There is a difference between keeping a compost pile and actually knowing how to compost.

I am a person who was dong the former. Realizing I was going on luck and random tips culled over the years, I took the opportunity to attend a composting class put on by the Calgary Horticultural Society 10 days ago. (As for why it has taken me this long to tell you about it, see previous post re: puppy.)

It was a very informative day, taught by the sharp, funny, Kath Smyth. I learned buckets, but the best part for me was when Kath invited her associate Mike Dorian up to illuminate the world of vermicomposting. Mike runs the Calgary-based company Living Soil Solutions, which provides all things worm, and while I’ve been keeping a worm bin for a few years now, I’ve kind of (don’t tell) been faking my way through it. Mike helped me put my finger on some changes I could make to have more success and enjoyment with my bin.
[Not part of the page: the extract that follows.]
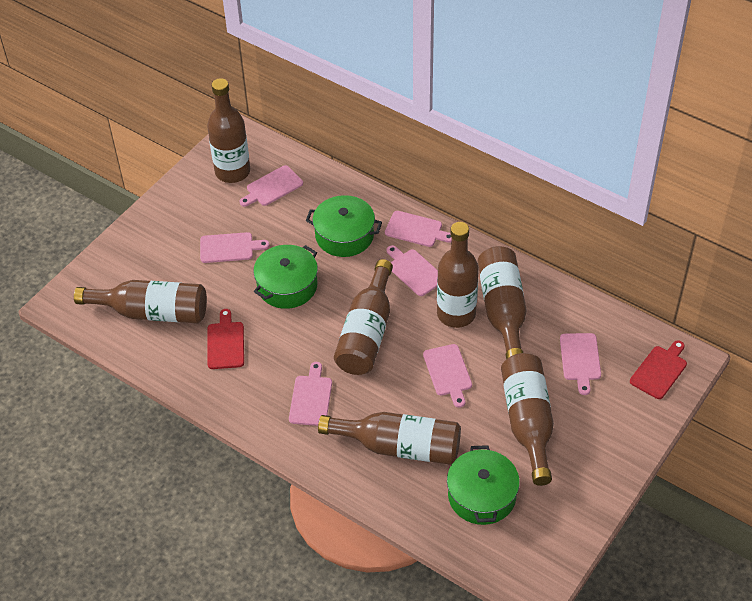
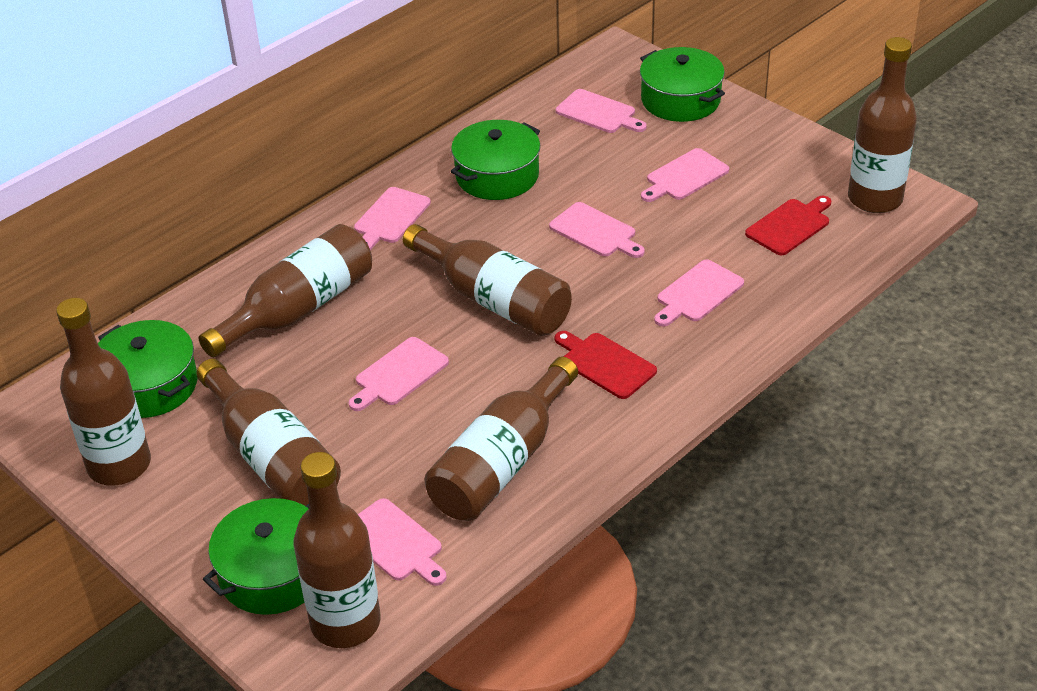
green pot: 3 -> 4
One of the suggestions he made was to read the book Worms Eat My Garbage by Mary Appelhof. So, like a good student, I came home and requested it from the library.

Me doing my homework

Though it was written in the early ’80s, Worms Eat My Garbage is still considered a primary resource for vermicomposting. A quick look through it and it’s easy to see why: all the basic principles are explained in plain language and simple illustrations. An overview of how worms fit into the food web establishes the bigger picture. How much to feed and how is discussed. The pros and cons of different types of bedding are debated. All in a relaxed, 80 page read. I’ve seen lots of technical writing and research material on worm composting that might win in the details department, but Mary Appelhof’s book wins hands down in the covering-all-the-bases-while-not putting-you-to-sleep category. Highly recommended to anyone interested in vermicomposting.